La noblesse dont parle le narrateur est exactement à l’image du père de Kafka : c’est elle qui détient les lois, c’est « entre ses mains » que les lois sont censées avoir été remises, mais elle-même « reste en dehors de la loi » et gouverne le peuple sans lui donner la possibilité de connaître ces lois. Et s’il existe une possibilité d’interpréter ces lois, celle-ci n’est pas offerte au peuple : « Quelques-uns seulement, et non le peuple entier, ont le droit de participer à cette interprétation ».
20Mais le narrateur se montre encore plus sceptique en doutant de l’existence même des lois. Si le peuple n’a pas connaissance de ces lois qu’est-ce qui peut prouver leur existence, sinon la croyance en la légende selon laquelle la noblesse en est le dépositaire ?
« D’ailleurs, l’existence même de ces lois apparentes n’est, à proprement parler, qu’une supposition. C’est une tradition ancienne qu’elles existent et qu’elles ont été confiées à la noblesse comme un secret ».
Les dominés croient parfois deviner derrière une série de faits « quelques lignes directrices, d’où se laisse déduire telle ou telle destination historique », mais « tout cela reste incertain et n’est peut-être qu’un jeu de l’entendement » car l’existence de ces lois est loin d’être sûre. Il évoque l’opinion d’un « petit parti » qui est convaincu de l’inexistence des lois, « ne voit que des actes arbitraires de la noblesse » et pense que : « Est Loi ce que fait la noblesse ». Or, c’est précisément de cette manière que Kafka définissait le pouvoir tyrannique de son père. Les décisions d’un tel pouvoir n’ont pour seule justification que le fait d’être imposées par un puissant : « Tu pris à mes yeux, écrivait-il, ce caractère énigmatique qu’ont les tyrans, dont le droit ne se fonde pas sur la réflexion, mais sur leur propre personne ». Le pouvoir repose alors sur la décision arbitraire, non justifiée, d’un dominant ou d’un groupe dominant (« ta personne faisait autorité en tout », écrivait-il encore dans sa Lettre au père).

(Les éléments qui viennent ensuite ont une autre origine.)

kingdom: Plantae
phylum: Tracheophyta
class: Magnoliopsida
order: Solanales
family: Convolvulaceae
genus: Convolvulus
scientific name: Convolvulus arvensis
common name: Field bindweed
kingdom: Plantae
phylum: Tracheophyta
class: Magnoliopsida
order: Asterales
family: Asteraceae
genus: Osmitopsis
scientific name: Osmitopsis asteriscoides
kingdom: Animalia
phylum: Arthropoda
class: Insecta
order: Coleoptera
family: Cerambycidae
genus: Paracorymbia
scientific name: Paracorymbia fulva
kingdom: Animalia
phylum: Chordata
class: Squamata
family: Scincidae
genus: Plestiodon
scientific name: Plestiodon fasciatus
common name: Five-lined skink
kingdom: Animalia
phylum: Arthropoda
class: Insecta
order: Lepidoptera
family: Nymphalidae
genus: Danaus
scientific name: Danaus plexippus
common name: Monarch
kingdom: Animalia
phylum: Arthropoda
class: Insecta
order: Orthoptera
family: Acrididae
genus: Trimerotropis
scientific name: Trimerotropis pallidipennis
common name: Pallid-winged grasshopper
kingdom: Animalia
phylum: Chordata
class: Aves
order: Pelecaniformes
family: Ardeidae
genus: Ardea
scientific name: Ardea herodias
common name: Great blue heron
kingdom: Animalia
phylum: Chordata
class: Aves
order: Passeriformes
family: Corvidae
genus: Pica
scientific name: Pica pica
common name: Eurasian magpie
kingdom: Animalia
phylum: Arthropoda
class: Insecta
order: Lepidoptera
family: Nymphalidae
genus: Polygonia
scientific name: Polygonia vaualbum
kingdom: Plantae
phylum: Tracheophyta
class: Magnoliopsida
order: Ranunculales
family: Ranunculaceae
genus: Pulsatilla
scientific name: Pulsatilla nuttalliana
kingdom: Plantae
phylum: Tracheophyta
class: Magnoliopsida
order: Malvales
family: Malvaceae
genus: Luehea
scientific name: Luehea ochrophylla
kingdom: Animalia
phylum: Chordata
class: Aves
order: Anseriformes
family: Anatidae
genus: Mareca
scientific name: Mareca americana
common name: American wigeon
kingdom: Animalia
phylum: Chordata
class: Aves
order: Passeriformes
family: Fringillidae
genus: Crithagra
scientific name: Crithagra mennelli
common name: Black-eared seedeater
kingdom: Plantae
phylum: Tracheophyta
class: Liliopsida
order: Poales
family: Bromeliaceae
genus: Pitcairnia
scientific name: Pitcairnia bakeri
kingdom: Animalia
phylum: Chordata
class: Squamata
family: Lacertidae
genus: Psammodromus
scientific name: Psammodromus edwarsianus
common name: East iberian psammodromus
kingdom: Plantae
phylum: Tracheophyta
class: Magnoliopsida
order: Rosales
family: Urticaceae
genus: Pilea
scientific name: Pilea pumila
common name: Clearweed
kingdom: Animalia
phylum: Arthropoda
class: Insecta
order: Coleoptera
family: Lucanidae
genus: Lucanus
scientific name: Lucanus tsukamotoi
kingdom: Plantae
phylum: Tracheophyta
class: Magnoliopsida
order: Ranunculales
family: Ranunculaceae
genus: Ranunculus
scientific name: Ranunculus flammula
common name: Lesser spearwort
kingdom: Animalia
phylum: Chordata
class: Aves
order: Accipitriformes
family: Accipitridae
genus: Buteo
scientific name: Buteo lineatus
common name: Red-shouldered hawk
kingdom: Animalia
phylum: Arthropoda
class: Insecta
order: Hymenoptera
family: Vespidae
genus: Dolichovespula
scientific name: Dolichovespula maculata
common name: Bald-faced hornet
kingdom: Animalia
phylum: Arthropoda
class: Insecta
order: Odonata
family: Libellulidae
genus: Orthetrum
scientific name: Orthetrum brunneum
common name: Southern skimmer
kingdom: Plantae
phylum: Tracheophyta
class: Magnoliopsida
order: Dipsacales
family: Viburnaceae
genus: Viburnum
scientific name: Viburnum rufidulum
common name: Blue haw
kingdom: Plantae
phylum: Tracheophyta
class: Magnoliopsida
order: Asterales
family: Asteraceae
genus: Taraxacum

21La « très grande majorité du peuple » pense plus communément qu’il faut « explorer » la tradition et que cela demandera beaucoup de temps (« des siècles ») pour la compléter et en être satisfait. Le peuple supporte le sort qui est le sien dans le présent parce qu’il a l’espoir qu’« un jour » les choses seront différentes et que « la Loi n’appartiendra qu’au peuple » et « la noblesse disparaîtra ». Mais tout le monde « reconnaît parfaitement la noblesse et la justification de son existence », y compris le parti qui pense que les Lois n’existent pas.
22Kafka conclut son récit de la manière suivante :
« Un parti qui rejetterait la noblesse en même temps que la croyance aux Lois aurait immédiatement le peuple entier derrière lui ; mais un tel parti ne peut pas voir le jour, car il n’est personne qui ose rejeter la noblesse. C’est sur ce tranchant de lame que nous vivons. Un écrivain a un jour résumé cette situation en disant : La seule Loi visible et indubitable qui nous est imposée est la noblesse, et nous voudrions encore nous priver de cette unique Loi ? ».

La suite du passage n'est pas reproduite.